** WHAT THE EXERCISE ASKS **
Put every line of the items below into a single numbered list, omitting the blank lines.

[Figure comprehension tasks]
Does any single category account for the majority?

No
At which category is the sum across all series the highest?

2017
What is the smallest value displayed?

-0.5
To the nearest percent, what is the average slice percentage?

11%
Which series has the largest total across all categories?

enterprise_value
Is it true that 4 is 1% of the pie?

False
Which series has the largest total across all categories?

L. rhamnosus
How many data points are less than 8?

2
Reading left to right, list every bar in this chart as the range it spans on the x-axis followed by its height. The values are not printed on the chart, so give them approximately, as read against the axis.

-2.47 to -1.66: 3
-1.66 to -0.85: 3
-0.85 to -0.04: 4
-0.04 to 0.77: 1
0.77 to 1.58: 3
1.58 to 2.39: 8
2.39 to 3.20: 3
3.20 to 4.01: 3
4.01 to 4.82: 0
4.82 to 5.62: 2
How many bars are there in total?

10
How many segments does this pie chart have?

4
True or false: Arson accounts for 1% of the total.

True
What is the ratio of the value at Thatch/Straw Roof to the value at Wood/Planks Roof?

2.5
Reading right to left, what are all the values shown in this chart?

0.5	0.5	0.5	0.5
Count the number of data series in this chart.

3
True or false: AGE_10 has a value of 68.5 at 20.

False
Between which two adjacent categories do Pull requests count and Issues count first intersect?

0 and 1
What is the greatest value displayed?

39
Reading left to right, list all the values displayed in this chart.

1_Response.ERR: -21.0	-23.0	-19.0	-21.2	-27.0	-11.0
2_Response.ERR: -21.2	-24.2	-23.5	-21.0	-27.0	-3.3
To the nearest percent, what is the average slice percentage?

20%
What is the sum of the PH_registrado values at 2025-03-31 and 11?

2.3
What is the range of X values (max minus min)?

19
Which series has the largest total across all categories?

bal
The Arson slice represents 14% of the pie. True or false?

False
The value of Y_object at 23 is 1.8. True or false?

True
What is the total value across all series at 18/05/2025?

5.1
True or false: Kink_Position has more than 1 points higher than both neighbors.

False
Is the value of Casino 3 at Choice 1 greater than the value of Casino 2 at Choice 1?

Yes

** SOLUTION BELOW **
1. Does any single category account for the majority?
2. No
3. At which category is the sum across all series the highest?
4. 2017
5. What is the smallest value displayed?
6. -0.5
7. To the nearest percent, what is the average slice percentage?
8. 11%
9. Which series has the largest total across all categories?
10. enterprise_value
11. Is it true that 4 is 1% of the pie?
12. False
13. Which series has the largest total across all categories?
14. L. rhamnosus
15. How many data points are less than 8?
16. 2
17. Reading left to right, list every bar in this chart as the range it spans on the x-axis followed by its height. The values are not printed on the chart, so give them approximately, as read against the axis.
18. -2.47 to -1.66: 3
19. -1.66 to -0.85: 3
20. -0.85 to -0.04: 4
21. -0.04 to 0.77: 1
22. 0.77 to 1.58: 3
23. 1.58 to 2.39: 8
24. 2.39 to 3.20: 3
25. 3.20 to 4.01: 3
26. 4.01 to 4.82: 0
27. 4.82 to 5.62: 2
28. How many bars are there in total?
29. 10
30. How many segments does this pie chart have?
31. 4
32. True or false: Arson accounts for 1% of the total.
33. True
34. What is the ratio of the value at Thatch/Straw Roof to the value at Wood/Planks Roof?
35. 2.5
36. Reading right to left, what are all the values shown in this chart?
37. 0.5	0.5	0.5	0.5
38. Count the number of data series in this chart.
39. 3
40. True or false: AGE_10 has a value of 68.5 at 20.
41. False
42. Between which two adjacent categories do Pull requests count and Issues count first intersect?
43. 0 and 1
44. What is the greatest value displayed?
45. 39
46. Reading left to right, list all the values displayed in this chart.
47. 1_Response.ERR: -21.0	-23.0	-19.0	-21.2	-27.0	-11.0
48. 2_Response.ERR: -21.2	-24.2	-23.5	-21.0	-27.0	-3.3
49. To the nearest percent, what is the average slice percentage?
50. 20%
51. What is the sum of the PH_registrado values at 2025-03-31 and 11?
52. 2.3
53. What is the range of X values (max minus min)?
54. 19
55. Which series has the largest total across all categories?
56. bal
57. The Arson slice represents 14% of the pie. True or false?
58. False
59. The value of Y_object at 23 is 1.8. True or false?
60. True
61. What is the total value across all series at 18/05/2025?
62. 5.1
63. True or false: Kink_Position has more than 1 points higher than both neighbors.
64. False
65. Is the value of Casino 3 at Choice 1 greater than the value of Casino 2 at Choice 1?
66. Yes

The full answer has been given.